United Kingdom

Briton who was FIRST to spot fall of Wirecard

A British stock market research firm today lays claim to being the first whistleblower to raise the alarm about the collapsed German payment giant, Wirecard.

Mark Hiley, who runs The Analyst, reveals in The Mail on Sunday that he issued a 'Red Flag Alert' on Wirecard to his clients six years ago.

The 2014 note, reproduced below, warned that Wirecard's 'income statement does not reflect the full cash economics of the business'.

Hiley says he advised clients of his independent research house in Clapham, south London, to sell the stock – or even bet against the shares by taking out short positions. Short-sellers gain when share prices fall.

First warning: The Analyst’s note from 2014, one of 43 on Wirecard

Evidence of Hiley's foresight has come to light after several rival analysts claimed to be the first to spot signs of accounting irregularities at Wirecard. 

Matthew Earl – who is known in the City as the 'Dark Destroyer' and who now runs short-selling research firm Shadowfall – had previously been regarded as the first to raise concerns about Wirecard, having published his own concerns in late 2015.

Wirecard last month filed for insolvency over debts of €3.5billion (£3.16billion) in one of the world's biggest ever corporate failures.
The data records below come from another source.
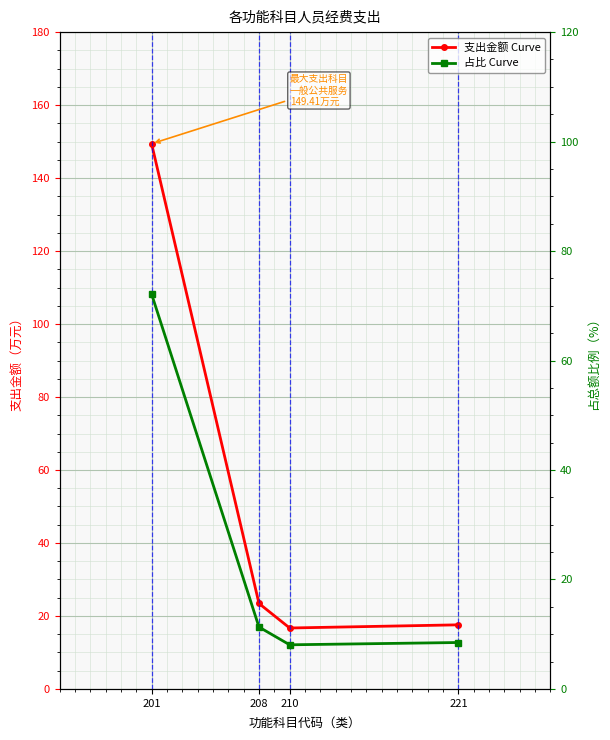

At which category does 占比 Curve reach its first local valley?

210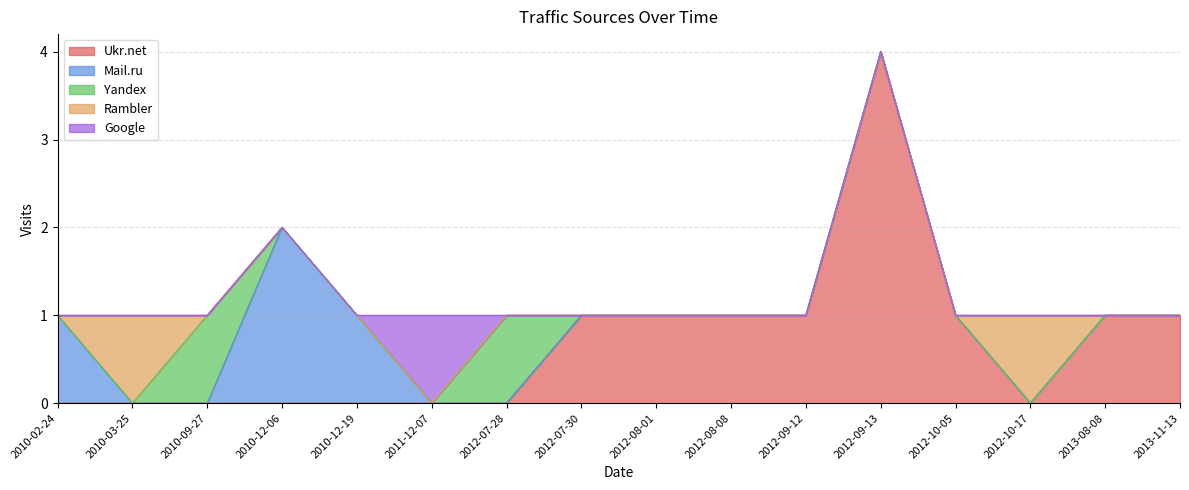

What is the sum of all Ukr.net values?

11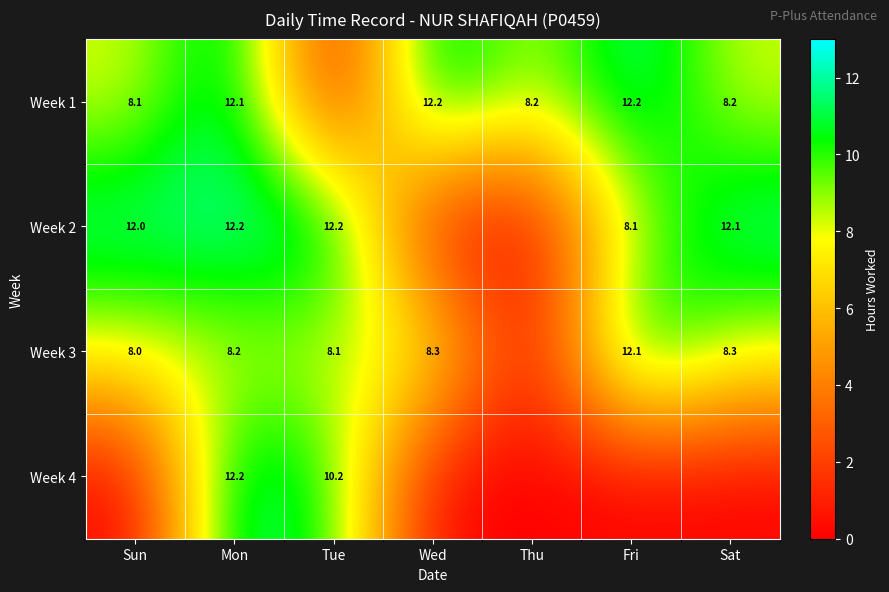

True or false: Week 2 has a value of 19.9 at Sat.

False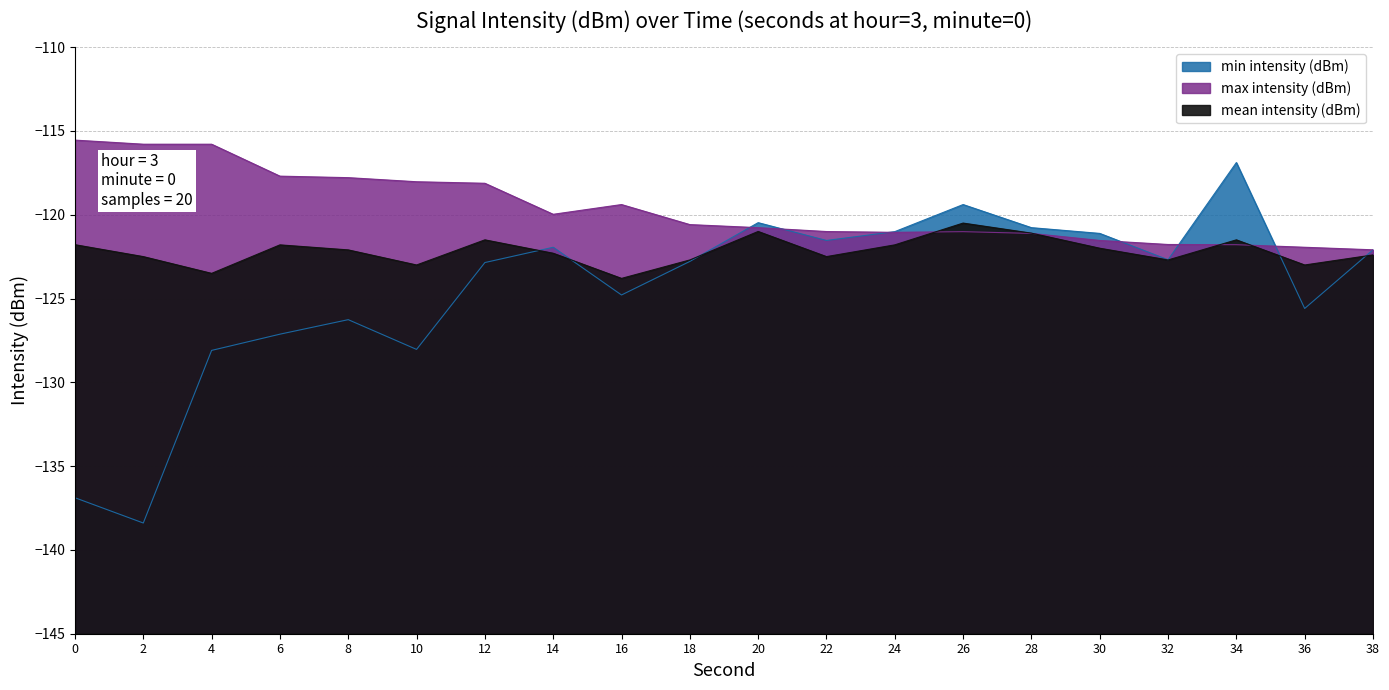

Where do mean intensity (dBm) and min intensity (dBm) first cross each other?

12 and 14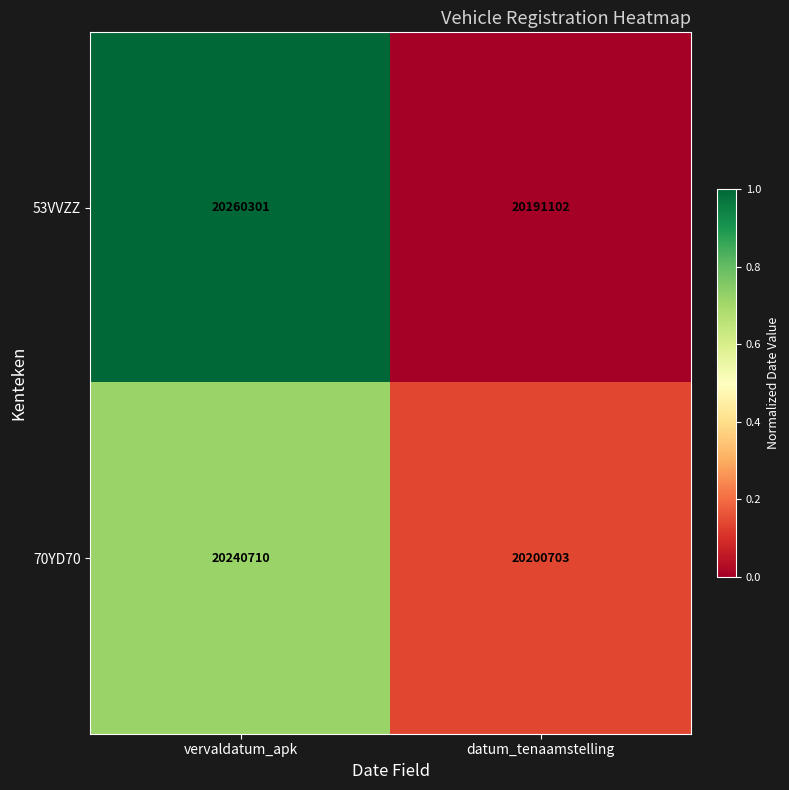

Where is 53VVZZ nearest to the value 20225701?

datum_tenaamstelling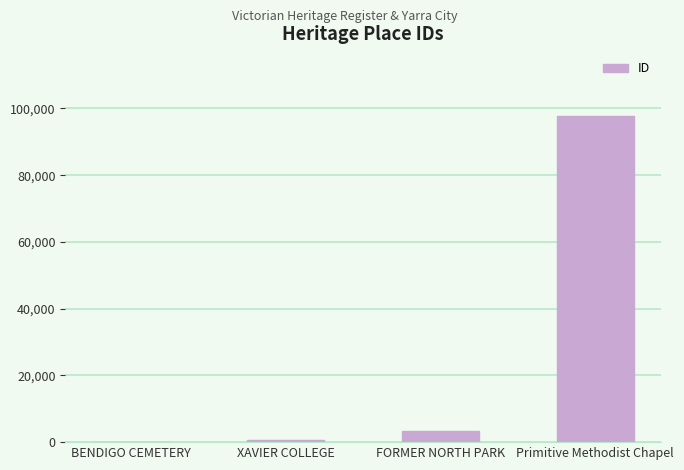

Which label corresponds to the largest value in the chart?

Primitive Methodist Chapel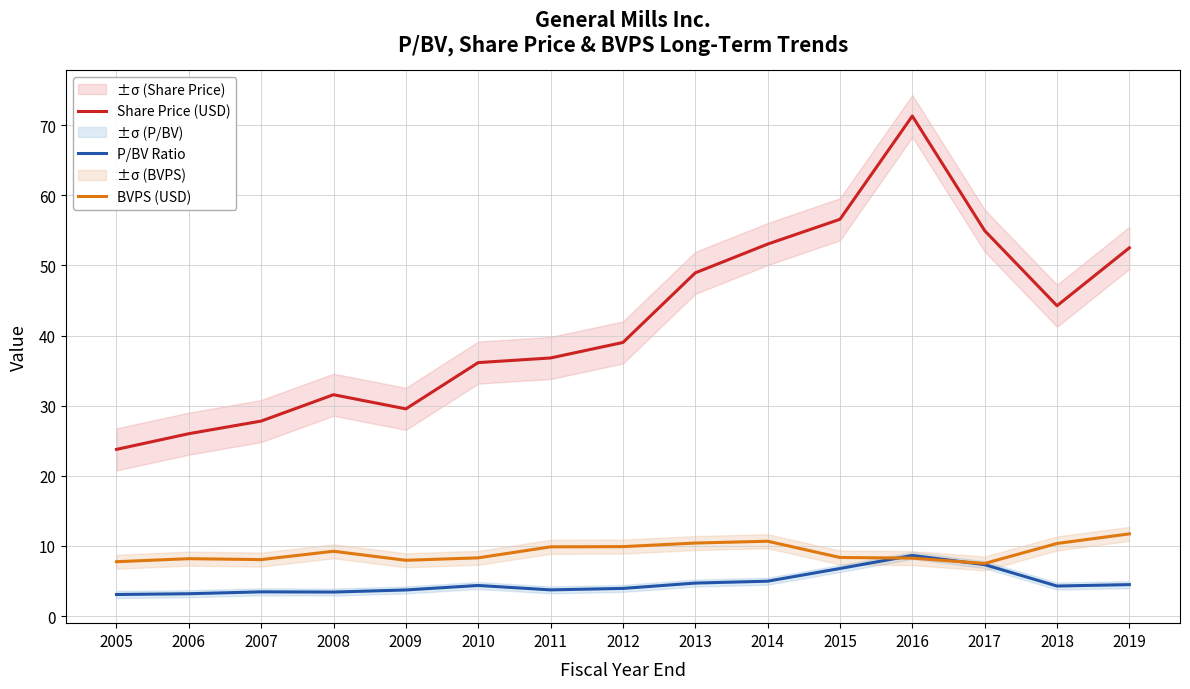

Which series has the largest total across all categories?

Share Price (USD)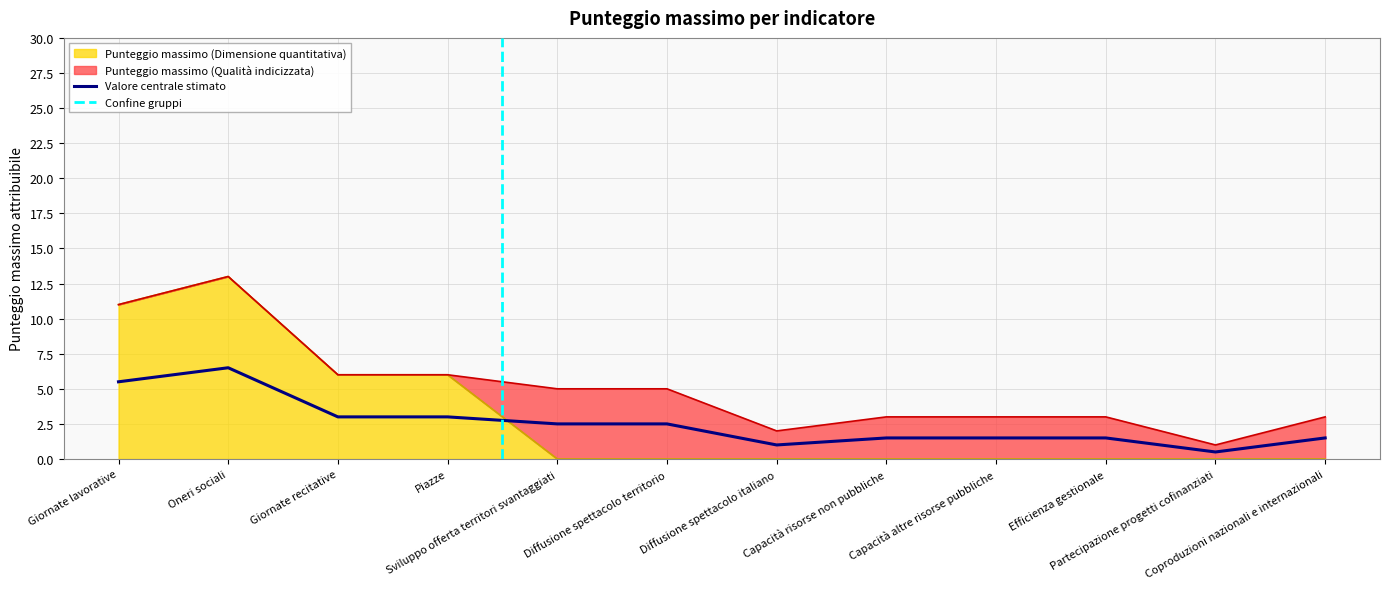

Count the values in the range 0 to 6.

10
Its shares have crashed and are now almost worthless.

Chief executive Markus Braun was arrested by the German authorities after a €2billion black hole was discovered in the firm's finances. Ernst & Young, Wirecard's auditor, had refused to sign off the company's accounts because it was unable to verify the existence of the funds.

The firm's downfall, which has made headlines round the world, has been compared to the Enron debacle in the US in 2001, which has been immortalised in film and theatre productions.

Wirecard was founded in 1999 and listed on Germany's stock market in 2005 after a reverse takeover of a call centre business.

Mark Hiley, who runs The Analyst, reveals that he issued a 'Red Flag Alert' on Wirecard to his clients six years ago

Initially, the little-known company provided payment processing to online gambling companies and pornographic websites.

The business grew through a series of mergers and acquisitions to become one of Germany's largest financial companies, with a significant division in the UK called Wirecard Card Solutions.

At the end of 2018, Wirecard's British business reportedly had £465.7 million in cash for customer deposits.

In 2018, worth €24billion, it was promoted to the DAX – Germany's equivalent of the FTSE 100 – replacing Commerzbank, one of Germany's largest banking groups, in the blue-chip index.

But hedge funds, researchers and journalists had already started to raise the alarm.

After publishing a warning under his own name, Earl teamed up with Fraser Perring, another short-selling analyst, to form then-anonymous research firm Zatarra and published a series of negative research reports on Wirecard in 2016.

Wirecard last month filed for insolvency over debts of €3.5billion (£3.16billion) in one of the world's biggest ever corporate failures

Neil Campling, an analyst at Swiss broker Mirabaud Securities, slapped a price target of zero on Wirecard in 2019 when the shares were trading at around €100.

But it appears Hiley, at The Analyst, beat them to the punch. Hiley said that after his initial 'Red Flag Alert', his firm published more than 40 more notes on Wirecard that set out 'in extreme detail the widening gap between the company's often ludicrous claims about global domination and the reality of an overhyped stock'.

'We couldn't find many of the claimed customers, the technology seemed poor, the cash flows were negative, and the debt kept piling up,' he said.

Describing the unfolding drama as 'stranger than fiction', he says that in 2014 he knew something was wrong but 'couldn't have known back then exactly how it would unfold'. But he says the accounts kept 'getting worse' and slowly but surely, his suspicions were confirmed. 

On Friday, Wirecard's shares closed at €3.23, giving it a market capitalisation of €456.3million. Hiley's firm has had success in discovering irregular activity at other firms, such as FTSE 100-listed Gulf-based hospital operator NMC Health and Aim-listed internet-of-things provider Telit Communications.

In 2017, The Analyst discovered that Telit's former chief executive, Oozi Cats, was in fact Uzi Katz, a fugitive defendant wanted in connection with an alleged 1990s property scam. The discovery led to the resignation of Mr Cats from Telit Communications and a collapse of Telit's share price.

'This [Wirecard] won't be the last corporate scandal in Europe,' Hiley concludes.